Yesterday was a big Front Runner day at the SCAD Savannah Film Festival. Director-cowriter Jason Reitman and Best Actor contender Hugh Jackman were given the full media-glow, red-carpet treatment, and took bows before last night’s screening. But for me the most interesting moment happened during an afternoon discussion with Reitman in front of an audience of SCAD students.
The Front Runner (Sony, 11.6) is about the tragic saga of former Colorado Senator and 1988 Presidential candidate Gary Hart (Jackman), a decent, thoughtful, fairly brilliant politician who occasionally catted around and who made a really big mistake in the matter of Donna Rice. But what Hart did was almost nothing, of course, compared to the daily obscenities of Donald Trump.
And so, Reitman said, The Front Runner “becomes a really compelling story in 2018, when we are trying to figure out for ourselves, all the time, what kind of flaws are we willing to put up with in our leaders? [Because we now have] the most flawed leader imaginable, right? He’s completely indecent.”
Almost no one in the audience (i.e., mostly SCAD students) knew who Hart was or about the fuck-up that killed his Presidential campaign — an episode that was partly about Hart’s nature or character, but more profoundly about a moment in our history when political reporting suddenly became tabloidy, which is to say personally invasive, distracting and gutter-level.

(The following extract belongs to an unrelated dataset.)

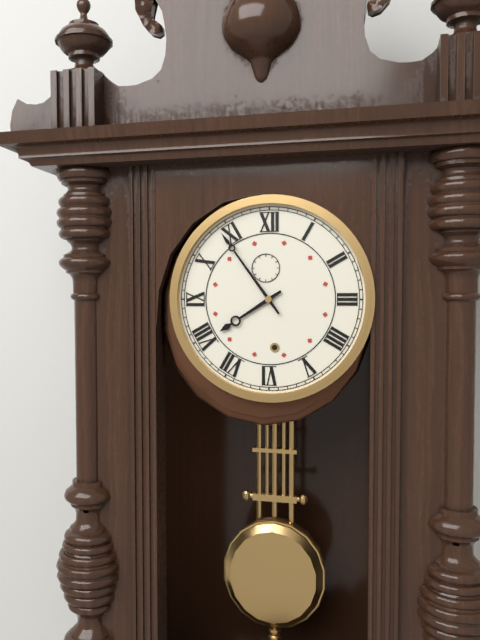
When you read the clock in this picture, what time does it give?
7:54
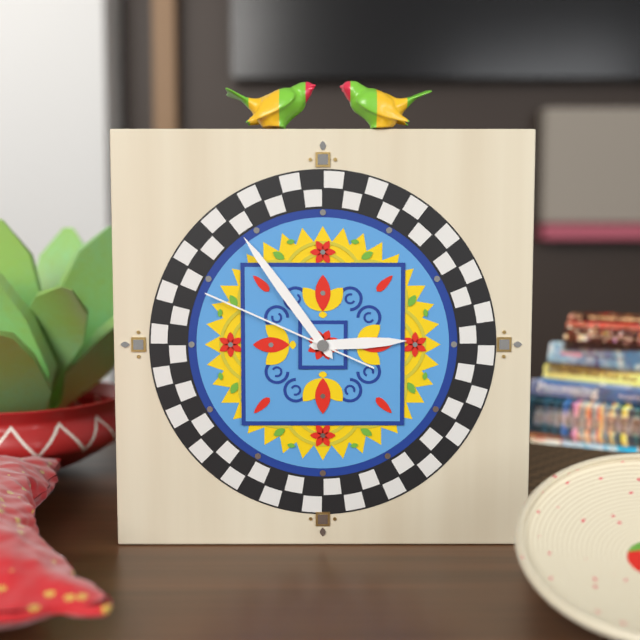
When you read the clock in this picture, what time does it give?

Hollywood Elsewhere believes that occasionally putting the high, hard one to this or that willing recipient has nothing to do, in and of itself, with being a good or bad Senator, Congressperson or President.
Towards the end of the discussion I asked Reitman if he would have used James Fallows‘ recently reported story about Lee Atwater as a plot thread in The Front Runner, had he known about it early enough.

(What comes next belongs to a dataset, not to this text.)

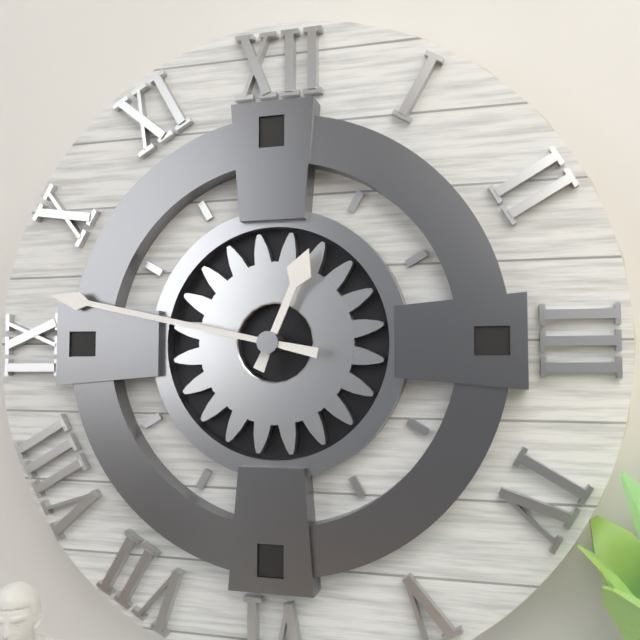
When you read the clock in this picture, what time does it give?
12:47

Atwater was a Republican operative who reportedly made a deathbed confessession about having “set Hart up” with the whole Monkey Business episode.
Reitman said that the confession wasn’t really central to The Front Runner — that it was more of an interesting Atwater anecdote than anything else. Here’s an mp3 of Reitman’s whole response to my question.
Fallows’ story was reported in a recent Atlantic article. But when Reitman asked the SCAD students if any of them knew who Atwater was, none raised their hands.
The final takeaway of the film, Reitman said, is that “if you’re someone who experiences shame, you drop out of the race. But if you’re someone who doesn’t experience shame, you stay in and you thrive. We now have a system” — not just a governmental or journalistic or electoral system, he implied, but also a moralistic one — “that favors the shameless.”
Once again, the SCAD students knew nothing about Hart, Atwater, Rice, what happened to Hart…none of it. A widely reported calamity that happened only 30 years ago and was roughly in the same political-scandal realm as Watergate or the Pentagon Papers or Iran-Contra or the Bill Clinton-Monica Lewinsky thing, and they were totally clueless.
But when the moderator mentioned the kaput romance between Ariana Grande and Pete Davidson, you could tell right away they were fully up to speed.